Это про Эда. Про Эда Лубнина. Кто-то ещё должен помнить, - его не забудешь. И я не забуду, особенно, наше душевное знакомство через кровь. На профсоюзном балу в честь встречи Нового, не помню какого, года. В самый бурный расцвет, казалось, бесповоротно победившего социализма.
Начнём классически. Вечерело…
Молодёжное кафе «Эврика» алкоголически пузырилось, пенилось, раскачивалось твистом после скомканной торжественной части, вручения грамот и ценных подарков с толстым административным намёком, - будильников.
Натюрморты столов уже лежали в развалинах, пламенея разрывами апельсиновой кожуры. Ходуном ходила палуба, обвисали паруса.
Элитная публика выкаблучивала твист, обильно потела, невпопад горлопанила песняка. Разбиваясь на пары, клялась в нерушимой дружбе и вечной любви прямо здесь, хоть сейчас. Вон там, «у тёмном
у куточке».
Перебравших и утомившихся доставляли уже под белы руки в запотевшие интерьеры туалетов освободиться от перегрузок и подышать отрезвляющими парами сероводорода.
Меня, опоздавшего к началу, всунули в узкий промежуток меж тяжёлых руководящих тел. Ладно, сижу себе спокойно, наливаюсь остатками армянского, грызу птицу с косточки, претендентку высматриваю, и уже наметил и приступил к освоению. Как вдруг…
Лабухи на аренде, - Спасибо за внимание! – и в сторонку отошли, за отведённый для них столик. Подкрепиться, чуть поддать и нагнести обстановку. Приём такой несложный для фраеров и нервных дам - забашлять, мол, дополнительно просим.

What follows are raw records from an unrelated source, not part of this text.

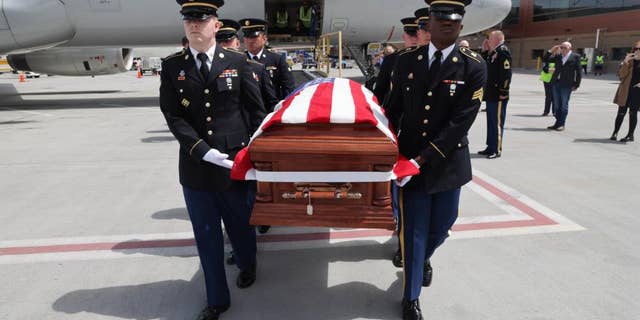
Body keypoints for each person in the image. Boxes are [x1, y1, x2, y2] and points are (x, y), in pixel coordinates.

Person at [159, 1, 267, 319]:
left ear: (215, 25)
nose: (194, 25)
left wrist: (254, 152)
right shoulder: (172, 66)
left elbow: (254, 111)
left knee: (242, 229)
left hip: (234, 166)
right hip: (196, 168)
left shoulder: (237, 62)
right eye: (189, 20)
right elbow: (173, 115)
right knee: (207, 238)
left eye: (201, 19)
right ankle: (217, 300)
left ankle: (249, 264)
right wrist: (201, 149)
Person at [384, 0, 486, 318]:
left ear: (461, 24)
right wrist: (386, 147)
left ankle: (423, 257)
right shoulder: (407, 62)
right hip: (410, 163)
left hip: (447, 163)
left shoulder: (473, 65)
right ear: (429, 21)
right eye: (441, 19)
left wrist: (423, 159)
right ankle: (410, 298)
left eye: (454, 20)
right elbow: (393, 109)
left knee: (442, 226)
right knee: (413, 232)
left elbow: (460, 123)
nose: (448, 24)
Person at [240, 18, 295, 234]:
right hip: (246, 121)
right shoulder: (237, 60)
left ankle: (270, 207)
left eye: (254, 37)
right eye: (247, 37)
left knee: (269, 167)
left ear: (264, 38)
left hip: (270, 119)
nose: (250, 41)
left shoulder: (276, 59)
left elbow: (288, 87)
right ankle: (256, 209)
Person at [217, 19, 278, 112]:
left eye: (227, 41)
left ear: (237, 43)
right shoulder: (209, 70)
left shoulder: (256, 68)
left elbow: (269, 103)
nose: (223, 45)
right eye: (218, 41)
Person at [478, 30, 512, 159]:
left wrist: (504, 91)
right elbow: (486, 65)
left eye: (490, 38)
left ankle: (496, 149)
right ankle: (490, 146)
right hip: (491, 94)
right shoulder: (494, 52)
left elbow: (506, 73)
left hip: (498, 94)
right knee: (491, 122)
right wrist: (485, 50)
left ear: (498, 39)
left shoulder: (503, 51)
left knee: (497, 123)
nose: (488, 41)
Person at [374, 21, 417, 104]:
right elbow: (381, 88)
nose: (414, 39)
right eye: (411, 35)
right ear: (404, 37)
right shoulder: (392, 59)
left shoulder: (434, 57)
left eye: (417, 35)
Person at [547, 42, 581, 131]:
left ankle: (562, 124)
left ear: (570, 48)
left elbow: (579, 72)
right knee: (557, 105)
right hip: (556, 83)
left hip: (567, 84)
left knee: (563, 105)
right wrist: (551, 50)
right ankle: (557, 123)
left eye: (564, 47)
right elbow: (546, 59)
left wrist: (576, 84)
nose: (562, 49)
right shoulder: (558, 56)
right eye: (561, 47)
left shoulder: (575, 57)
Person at [611, 41, 640, 142]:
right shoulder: (628, 61)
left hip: (637, 92)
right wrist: (626, 62)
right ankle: (615, 132)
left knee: (633, 113)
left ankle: (630, 135)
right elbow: (621, 75)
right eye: (636, 48)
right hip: (625, 90)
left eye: (639, 49)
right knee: (621, 112)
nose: (637, 51)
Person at [540, 49, 555, 116]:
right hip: (547, 80)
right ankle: (546, 111)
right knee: (549, 96)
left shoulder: (560, 59)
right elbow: (545, 69)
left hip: (556, 80)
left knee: (555, 96)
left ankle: (555, 111)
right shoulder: (548, 58)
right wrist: (555, 70)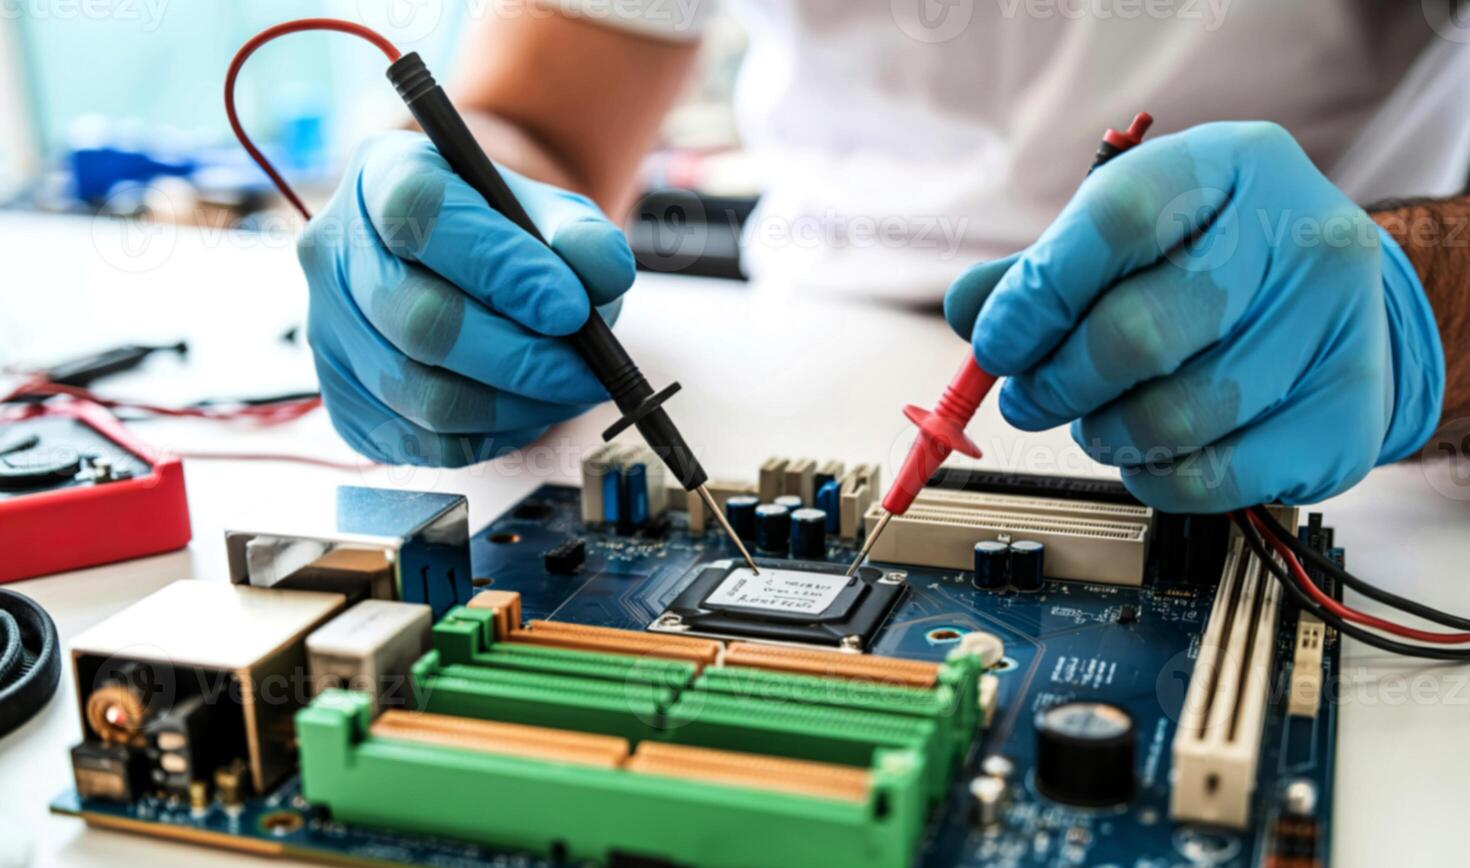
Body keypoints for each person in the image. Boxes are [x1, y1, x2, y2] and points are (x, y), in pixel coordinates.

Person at [297, 1, 1469, 512]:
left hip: (1318, 428)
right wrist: (444, 218)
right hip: (796, 361)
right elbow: (539, 122)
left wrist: (1410, 303)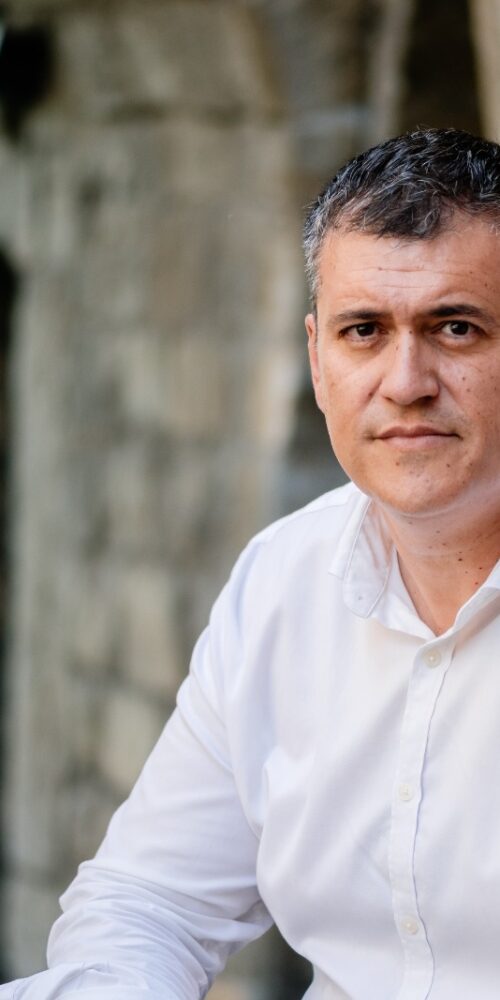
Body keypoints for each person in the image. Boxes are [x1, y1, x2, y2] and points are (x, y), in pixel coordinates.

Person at [3, 126, 500, 1000]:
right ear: (316, 359)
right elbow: (149, 900)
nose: (405, 380)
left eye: (455, 328)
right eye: (363, 331)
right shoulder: (285, 579)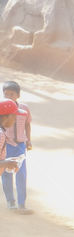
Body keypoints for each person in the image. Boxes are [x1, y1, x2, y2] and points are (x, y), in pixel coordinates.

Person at [1, 82, 31, 212]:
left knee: (21, 173)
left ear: (18, 95)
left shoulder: (24, 109)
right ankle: (10, 201)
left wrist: (29, 140)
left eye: (11, 94)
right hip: (6, 145)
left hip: (20, 145)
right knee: (6, 173)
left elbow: (27, 125)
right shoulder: (2, 107)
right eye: (6, 94)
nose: (8, 96)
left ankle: (22, 203)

Шум по нестройным рядам, ропот недовольства. Моя, не до конца освоенная, - Я танцевать хочу, я танцевать хочу до самого утра-а-а…
Кто-то из перебравших рядом, - Ах вы, суки позорные, суки, суки…
Начальник справа, - бум! Бутылку шампанского на стол, - Разливайте,
товарищ! Я и рад стараться (глядишь, догоню компанию) – разливаю, рассыпая комплементы. Спроси меня сейчас - кому? Даже лица не помню, не говоря уже… Ну, детали…
И тут, - Аассстттееееннннааааттттооооооо!!!!!! – тощий, щипаный тип на неверных ногах взбирается на эстраду, орёт дурниной, втискивает в стул джинсовый зад и, - за фоно, - Аассстттееееннннааааттттооооо!!!!!!
Зал захлёбывается пеной шампанского, гаснет гогот, вытягиваются шеи. Пауза выверена до секунды, крутым коромыслом изогнуты костлявые плечи, мокрыми смоляными пучками упали на лицо волосы, крыльями стервятника летят в клавиатуру растопыренные пальцы.
- Ииииииии…та татататата та татататата та татататата!!! – удар, взрыв, какофония, топот, свист, визг, - восторг! Все – в кучу, в дикий скач!
Лабухи в шоке, - ворвалась на подмостки, шальная, неуправляемая конкуренция, уплывает из-под носа, рассчитанная до последнего рубля, прибавочная стоимость. Нет, не бывать тому! Короткая, под парами, драчка, типа трамвайной толкотни, быстро восстанавливает статус-кво.
Мятежный исполнитель джазовой эквилибристики с эстрады изгнан, но на дополнительное финансирование никто уже не намекает.
За всё заплачено, ребята! Семь сорок!!! Понеслась душа в рай, полетела в ночь с посвистом! Иеххх!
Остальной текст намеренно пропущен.